It's been 30 years since Duran Duran released its self-titled debut album. But despite numerous accomplishments since -- including worldwide album sales of more than 100 million and 21 singles in the Billboard Hot 100 -- the British group isn't interested in blowing out any birthday candles.

"Nobody's been jumping up and down to use that 30-year anniversary thing," says bassist John Taylor, 51." It's not very appealing to any of us. It's almost like when people say, 'Doesn't he look good for 50?' It's like a backhanded compliment, how great it is we're still together after 30 years."

Keyboardist Nick Rhodes, 49, adds that, "I think it's been long enough that we don't need to make any more of a deal out of it. There's always an anniversary, isn't there? I think we'd be more likely to celebrate a 33rd anniversary than our 30th anniversary.

"So it doesn't matter after a point; you either want to continue doing what you are doing or you don't want to be doing it anymore, and we're lucky that we do."

Both Taylor and Rhodes say Duran Duran is far more interested in its latest album, "All You Need is Now," than what's come before it. The set -- which debuted at No. 29 on the Billboard 200 chart -- was produced by contemporary hitmaker Mark Ronson, although he did convince the group to not shy away from the melodic and compositional elements that were part of its biggest hits during the 80s.
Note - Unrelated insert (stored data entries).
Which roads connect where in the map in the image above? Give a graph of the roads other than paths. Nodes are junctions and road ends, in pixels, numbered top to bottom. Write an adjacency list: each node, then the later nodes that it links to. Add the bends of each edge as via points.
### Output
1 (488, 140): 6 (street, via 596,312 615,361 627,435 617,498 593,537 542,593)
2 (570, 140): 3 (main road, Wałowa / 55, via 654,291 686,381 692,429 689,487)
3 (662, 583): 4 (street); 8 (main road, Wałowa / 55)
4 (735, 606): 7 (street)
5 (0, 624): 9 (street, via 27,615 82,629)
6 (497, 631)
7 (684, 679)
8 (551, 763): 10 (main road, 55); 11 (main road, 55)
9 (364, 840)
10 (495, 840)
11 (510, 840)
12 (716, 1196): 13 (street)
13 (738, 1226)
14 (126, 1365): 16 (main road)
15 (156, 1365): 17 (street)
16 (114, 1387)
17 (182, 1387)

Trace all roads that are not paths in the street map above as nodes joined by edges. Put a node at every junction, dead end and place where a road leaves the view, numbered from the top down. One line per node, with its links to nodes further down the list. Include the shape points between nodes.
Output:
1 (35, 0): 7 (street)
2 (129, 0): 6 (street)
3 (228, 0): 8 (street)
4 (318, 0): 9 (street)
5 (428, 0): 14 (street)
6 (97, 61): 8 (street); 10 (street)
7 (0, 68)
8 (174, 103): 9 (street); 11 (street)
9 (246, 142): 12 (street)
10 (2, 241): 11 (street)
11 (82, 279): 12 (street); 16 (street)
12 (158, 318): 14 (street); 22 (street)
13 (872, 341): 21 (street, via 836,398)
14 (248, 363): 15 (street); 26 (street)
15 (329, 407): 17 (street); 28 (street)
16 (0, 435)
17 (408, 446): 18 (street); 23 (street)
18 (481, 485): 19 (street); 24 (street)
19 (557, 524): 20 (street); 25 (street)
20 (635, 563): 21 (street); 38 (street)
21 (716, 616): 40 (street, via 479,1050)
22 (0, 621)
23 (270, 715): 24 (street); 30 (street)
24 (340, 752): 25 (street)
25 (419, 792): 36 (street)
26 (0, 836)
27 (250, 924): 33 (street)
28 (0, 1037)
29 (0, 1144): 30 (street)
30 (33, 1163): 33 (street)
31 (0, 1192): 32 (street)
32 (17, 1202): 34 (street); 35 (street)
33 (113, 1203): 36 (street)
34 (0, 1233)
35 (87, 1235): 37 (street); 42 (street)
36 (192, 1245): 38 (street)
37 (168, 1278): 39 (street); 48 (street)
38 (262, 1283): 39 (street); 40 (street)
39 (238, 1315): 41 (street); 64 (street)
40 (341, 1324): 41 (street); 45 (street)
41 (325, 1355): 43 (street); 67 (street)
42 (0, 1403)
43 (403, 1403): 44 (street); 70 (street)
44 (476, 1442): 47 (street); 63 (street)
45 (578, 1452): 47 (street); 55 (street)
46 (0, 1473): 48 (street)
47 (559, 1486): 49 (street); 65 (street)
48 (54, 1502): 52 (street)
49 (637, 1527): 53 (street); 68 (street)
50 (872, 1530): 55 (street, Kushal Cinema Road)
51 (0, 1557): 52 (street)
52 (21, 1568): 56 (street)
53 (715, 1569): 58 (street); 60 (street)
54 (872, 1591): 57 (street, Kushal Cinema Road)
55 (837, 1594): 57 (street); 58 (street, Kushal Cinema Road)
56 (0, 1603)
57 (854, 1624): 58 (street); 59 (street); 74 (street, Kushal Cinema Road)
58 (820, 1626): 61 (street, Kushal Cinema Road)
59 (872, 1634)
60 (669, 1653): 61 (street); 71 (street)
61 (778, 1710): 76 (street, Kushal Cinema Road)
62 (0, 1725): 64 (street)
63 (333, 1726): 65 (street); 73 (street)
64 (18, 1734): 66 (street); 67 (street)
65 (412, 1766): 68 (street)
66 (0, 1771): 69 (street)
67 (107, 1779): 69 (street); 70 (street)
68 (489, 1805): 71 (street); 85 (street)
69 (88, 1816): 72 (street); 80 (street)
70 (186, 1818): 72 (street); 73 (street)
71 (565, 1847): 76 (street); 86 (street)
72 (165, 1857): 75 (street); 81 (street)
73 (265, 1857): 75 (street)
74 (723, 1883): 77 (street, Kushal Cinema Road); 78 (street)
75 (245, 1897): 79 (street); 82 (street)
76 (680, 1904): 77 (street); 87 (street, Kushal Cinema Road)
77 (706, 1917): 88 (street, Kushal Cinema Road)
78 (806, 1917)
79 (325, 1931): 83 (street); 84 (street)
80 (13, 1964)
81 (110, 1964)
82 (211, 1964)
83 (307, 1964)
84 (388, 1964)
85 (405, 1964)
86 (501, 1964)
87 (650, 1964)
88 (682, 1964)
"We're kind of a band that's obsessed with being modern," notes Taylor. "If we have a manifesto it's to never repeat yourself and be modern at all times -- which is exhausting. But Mark came in and said, 'No, no, you don't need to update the brand. You don't need to do anything new.'

"A lot of people have said Mark was trying to make a follow-up to (1982's double-platinum) 'Rio,' but I think it was more he let us know we didn't have to look outside ourselves on this album."